Given task:
Return, word for word, the lines of the items below from the line with "genus: Tidestromia" to the line with "family: Chrysomelidae". Include both of those lines and nothing outside them.

Data excerpts:
....

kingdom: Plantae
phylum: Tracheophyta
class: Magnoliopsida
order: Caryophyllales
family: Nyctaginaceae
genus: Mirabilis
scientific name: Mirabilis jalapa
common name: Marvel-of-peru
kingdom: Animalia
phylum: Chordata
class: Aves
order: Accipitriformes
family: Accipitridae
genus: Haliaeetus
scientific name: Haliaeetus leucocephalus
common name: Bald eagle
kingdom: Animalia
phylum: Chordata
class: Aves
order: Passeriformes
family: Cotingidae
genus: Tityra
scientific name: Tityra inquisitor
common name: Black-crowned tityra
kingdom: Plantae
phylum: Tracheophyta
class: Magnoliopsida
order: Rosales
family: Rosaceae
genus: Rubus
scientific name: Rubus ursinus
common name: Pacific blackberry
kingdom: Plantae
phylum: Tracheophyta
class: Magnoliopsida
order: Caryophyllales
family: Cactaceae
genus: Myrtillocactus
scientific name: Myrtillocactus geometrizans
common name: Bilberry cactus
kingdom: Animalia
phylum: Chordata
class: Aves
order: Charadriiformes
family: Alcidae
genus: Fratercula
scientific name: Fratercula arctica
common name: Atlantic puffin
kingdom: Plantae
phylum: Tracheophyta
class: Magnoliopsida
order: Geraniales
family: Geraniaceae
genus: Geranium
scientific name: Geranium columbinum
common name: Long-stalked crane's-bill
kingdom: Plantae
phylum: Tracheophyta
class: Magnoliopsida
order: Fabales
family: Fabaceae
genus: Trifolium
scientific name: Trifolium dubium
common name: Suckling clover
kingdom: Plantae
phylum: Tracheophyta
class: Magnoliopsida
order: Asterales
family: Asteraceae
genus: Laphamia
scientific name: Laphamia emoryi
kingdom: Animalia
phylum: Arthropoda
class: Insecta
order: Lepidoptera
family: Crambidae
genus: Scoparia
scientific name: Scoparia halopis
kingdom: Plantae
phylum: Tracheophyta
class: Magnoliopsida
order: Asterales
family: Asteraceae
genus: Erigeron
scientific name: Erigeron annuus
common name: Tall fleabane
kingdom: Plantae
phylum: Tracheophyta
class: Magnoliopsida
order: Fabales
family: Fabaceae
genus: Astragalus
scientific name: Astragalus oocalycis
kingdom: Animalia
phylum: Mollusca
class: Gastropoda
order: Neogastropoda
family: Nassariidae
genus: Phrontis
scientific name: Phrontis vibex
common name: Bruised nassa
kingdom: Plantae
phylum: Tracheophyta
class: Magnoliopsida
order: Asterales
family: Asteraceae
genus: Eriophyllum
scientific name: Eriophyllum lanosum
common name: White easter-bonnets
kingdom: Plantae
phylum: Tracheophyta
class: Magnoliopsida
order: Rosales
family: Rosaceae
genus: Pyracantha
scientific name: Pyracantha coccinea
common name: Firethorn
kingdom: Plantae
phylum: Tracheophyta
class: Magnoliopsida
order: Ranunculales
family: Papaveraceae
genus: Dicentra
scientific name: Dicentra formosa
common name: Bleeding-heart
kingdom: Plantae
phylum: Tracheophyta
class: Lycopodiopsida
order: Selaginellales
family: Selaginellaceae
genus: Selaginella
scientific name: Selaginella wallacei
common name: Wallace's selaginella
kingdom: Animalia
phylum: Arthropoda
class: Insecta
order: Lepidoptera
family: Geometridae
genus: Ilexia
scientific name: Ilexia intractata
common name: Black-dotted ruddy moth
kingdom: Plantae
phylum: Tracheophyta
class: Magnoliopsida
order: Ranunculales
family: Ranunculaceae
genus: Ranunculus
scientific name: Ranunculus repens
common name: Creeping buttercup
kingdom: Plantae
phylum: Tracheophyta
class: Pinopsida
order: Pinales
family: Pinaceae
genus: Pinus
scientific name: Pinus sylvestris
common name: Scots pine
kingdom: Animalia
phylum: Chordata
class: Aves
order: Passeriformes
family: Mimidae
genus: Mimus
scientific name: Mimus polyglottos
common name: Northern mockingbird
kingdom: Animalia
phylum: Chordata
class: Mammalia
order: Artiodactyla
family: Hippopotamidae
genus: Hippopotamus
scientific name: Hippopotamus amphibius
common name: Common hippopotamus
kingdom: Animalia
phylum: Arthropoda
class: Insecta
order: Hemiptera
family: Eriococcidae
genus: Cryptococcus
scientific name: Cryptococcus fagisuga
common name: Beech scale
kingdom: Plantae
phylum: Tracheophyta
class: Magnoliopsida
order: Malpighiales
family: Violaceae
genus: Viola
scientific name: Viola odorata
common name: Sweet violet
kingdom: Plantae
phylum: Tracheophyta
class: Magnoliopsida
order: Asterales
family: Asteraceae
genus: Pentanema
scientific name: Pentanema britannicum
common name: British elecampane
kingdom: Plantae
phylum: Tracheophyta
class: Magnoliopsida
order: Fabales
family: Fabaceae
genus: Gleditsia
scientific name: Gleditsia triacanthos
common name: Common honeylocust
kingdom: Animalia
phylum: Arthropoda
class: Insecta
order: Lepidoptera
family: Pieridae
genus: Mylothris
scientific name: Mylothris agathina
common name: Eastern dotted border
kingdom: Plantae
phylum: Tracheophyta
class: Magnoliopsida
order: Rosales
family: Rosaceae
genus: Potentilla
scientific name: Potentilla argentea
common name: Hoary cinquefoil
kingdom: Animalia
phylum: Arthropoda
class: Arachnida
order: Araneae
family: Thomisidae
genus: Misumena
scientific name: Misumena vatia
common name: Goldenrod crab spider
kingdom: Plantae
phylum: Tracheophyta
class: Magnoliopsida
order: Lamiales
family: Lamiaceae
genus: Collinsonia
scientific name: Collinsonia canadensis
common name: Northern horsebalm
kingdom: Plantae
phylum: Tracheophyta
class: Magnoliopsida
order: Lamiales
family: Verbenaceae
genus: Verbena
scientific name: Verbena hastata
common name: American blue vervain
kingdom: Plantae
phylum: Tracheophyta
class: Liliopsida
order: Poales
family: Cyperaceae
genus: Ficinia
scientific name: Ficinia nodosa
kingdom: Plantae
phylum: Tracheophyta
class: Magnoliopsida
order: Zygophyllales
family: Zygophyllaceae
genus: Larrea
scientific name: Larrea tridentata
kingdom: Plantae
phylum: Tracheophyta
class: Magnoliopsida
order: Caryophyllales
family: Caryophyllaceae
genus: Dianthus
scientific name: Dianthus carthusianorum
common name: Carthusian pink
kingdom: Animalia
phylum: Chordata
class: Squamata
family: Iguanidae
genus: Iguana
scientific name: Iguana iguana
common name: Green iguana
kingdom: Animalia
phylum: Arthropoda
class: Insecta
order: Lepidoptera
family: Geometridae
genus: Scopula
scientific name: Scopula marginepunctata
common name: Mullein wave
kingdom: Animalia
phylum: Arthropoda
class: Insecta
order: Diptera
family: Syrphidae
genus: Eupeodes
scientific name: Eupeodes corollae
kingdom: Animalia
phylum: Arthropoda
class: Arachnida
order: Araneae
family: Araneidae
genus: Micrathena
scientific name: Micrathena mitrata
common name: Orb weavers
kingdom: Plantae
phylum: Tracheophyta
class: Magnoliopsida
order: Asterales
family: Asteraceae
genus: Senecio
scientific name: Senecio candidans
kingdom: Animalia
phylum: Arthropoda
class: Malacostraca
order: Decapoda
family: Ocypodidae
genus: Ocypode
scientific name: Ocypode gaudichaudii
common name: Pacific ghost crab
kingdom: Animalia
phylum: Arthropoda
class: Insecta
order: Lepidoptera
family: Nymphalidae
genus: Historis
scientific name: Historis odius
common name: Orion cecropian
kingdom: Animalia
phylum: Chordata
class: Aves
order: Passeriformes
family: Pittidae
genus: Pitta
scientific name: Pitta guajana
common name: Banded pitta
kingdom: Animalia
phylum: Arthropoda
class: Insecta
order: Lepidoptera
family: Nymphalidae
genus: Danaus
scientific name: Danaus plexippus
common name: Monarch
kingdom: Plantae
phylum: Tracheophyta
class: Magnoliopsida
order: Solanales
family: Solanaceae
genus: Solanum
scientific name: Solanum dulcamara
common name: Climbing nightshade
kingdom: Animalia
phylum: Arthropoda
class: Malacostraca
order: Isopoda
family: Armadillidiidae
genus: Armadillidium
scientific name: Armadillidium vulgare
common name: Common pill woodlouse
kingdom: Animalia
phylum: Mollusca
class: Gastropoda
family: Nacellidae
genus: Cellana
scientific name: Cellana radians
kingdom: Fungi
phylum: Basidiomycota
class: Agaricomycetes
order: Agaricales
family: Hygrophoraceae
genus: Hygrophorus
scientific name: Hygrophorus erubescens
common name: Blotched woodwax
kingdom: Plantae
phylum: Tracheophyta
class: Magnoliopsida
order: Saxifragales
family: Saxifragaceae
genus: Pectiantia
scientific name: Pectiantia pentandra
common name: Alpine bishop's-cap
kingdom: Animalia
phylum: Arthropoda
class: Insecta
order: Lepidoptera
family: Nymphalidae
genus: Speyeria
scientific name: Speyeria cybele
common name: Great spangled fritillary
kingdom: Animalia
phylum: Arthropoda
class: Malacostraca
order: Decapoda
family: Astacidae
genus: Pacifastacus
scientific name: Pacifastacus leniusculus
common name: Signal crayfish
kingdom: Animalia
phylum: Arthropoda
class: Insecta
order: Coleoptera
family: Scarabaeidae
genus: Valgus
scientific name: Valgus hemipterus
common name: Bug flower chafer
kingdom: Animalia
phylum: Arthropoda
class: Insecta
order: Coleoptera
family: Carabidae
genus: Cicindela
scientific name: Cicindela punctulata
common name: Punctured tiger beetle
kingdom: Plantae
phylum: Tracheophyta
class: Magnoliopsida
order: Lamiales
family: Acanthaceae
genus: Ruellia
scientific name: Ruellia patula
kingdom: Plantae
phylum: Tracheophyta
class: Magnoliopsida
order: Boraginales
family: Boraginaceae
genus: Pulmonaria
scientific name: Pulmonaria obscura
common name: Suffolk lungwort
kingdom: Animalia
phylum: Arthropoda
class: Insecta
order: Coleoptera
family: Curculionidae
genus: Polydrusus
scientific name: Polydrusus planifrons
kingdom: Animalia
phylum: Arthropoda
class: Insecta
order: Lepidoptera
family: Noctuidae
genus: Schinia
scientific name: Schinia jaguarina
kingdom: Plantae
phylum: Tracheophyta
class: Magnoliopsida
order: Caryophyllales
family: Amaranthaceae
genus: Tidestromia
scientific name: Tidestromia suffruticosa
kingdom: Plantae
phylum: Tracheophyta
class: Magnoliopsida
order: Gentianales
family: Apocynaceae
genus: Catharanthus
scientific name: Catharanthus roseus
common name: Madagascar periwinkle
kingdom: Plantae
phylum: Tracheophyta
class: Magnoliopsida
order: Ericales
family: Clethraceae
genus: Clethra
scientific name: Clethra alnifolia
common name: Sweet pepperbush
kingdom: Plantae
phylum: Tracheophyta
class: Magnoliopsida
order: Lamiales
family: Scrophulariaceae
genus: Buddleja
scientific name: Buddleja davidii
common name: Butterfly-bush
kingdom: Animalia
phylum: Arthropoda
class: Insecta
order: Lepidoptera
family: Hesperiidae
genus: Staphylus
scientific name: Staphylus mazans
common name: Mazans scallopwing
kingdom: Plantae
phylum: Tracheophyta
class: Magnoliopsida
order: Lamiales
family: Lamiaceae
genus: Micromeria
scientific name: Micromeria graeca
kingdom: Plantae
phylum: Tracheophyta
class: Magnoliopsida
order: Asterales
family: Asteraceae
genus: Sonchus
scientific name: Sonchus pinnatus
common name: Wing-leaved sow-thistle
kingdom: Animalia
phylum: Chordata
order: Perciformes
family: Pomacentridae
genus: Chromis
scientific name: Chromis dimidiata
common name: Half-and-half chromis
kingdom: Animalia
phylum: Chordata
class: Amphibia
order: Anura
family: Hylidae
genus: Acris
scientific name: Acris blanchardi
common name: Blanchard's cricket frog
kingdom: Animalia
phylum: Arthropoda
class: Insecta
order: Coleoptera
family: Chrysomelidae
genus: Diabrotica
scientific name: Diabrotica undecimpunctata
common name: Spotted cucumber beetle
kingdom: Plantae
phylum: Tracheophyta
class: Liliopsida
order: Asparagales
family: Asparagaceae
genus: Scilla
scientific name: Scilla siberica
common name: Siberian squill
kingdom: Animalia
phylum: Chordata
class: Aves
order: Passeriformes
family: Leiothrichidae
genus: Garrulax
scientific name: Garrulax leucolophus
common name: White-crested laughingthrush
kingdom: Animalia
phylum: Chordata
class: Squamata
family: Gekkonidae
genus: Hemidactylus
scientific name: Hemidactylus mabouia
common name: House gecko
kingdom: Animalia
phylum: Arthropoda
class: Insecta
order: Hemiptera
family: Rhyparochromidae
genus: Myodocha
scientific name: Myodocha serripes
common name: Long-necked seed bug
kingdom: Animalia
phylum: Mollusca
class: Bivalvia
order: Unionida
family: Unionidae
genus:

....

Complete output:
genus: Tidestromia
scientific name: Tidestromia suffruticosa
kingdom: Plantae
phylum: Tracheophyta
class: Magnoliopsida
order: Gentianales
family: Apocynaceae
genus: Catharanthus
scientific name: Catharanthus roseus
common name: Madagascar periwinkle
kingdom: Plantae
phylum: Tracheophyta
class: Magnoliopsida
order: Ericales
family: Clethraceae
genus: Clethra
scientific name: Clethra alnifolia
common name: Sweet pepperbush
kingdom: Plantae
phylum: Tracheophyta
class: Magnoliopsida
order: Lamiales
family: Scrophulariaceae
genus: Buddleja
scientific name: Buddleja davidii
common name: Butterfly-bush
kingdom: Animalia
phylum: Arthropoda
class: Insecta
order: Lepidoptera
family: Hesperiidae
genus: Staphylus
scientific name: Staphylus mazans
common name: Mazans scallopwing
kingdom: Plantae
phylum: Tracheophyta
class: Magnoliopsida
order: Lamiales
family: Lamiaceae
genus: Micromeria
scientific name: Micromeria graeca
kingdom: Plantae
phylum: Tracheophyta
class: Magnoliopsida
order: Asterales
family: Asteraceae
genus: Sonchus
scientific name: Sonchus pinnatus
common name: Wing-leaved sow-thistle
kingdom: Animalia
phylum: Chordata
order: Perciformes
family: Pomacentridae
genus: Chromis
scientific name: Chromis dimidiata
common name: Half-and-half chromis
kingdom: Animalia
phylum: Chordata
class: Amphibia
order: Anura
family: Hylidae
genus: Acris
scientific name: Acris blanchardi
common name: Blanchard's cricket frog
kingdom: Animalia
phylum: Arthropoda
class: Insecta
order: Coleoptera
family: Chrysomelidae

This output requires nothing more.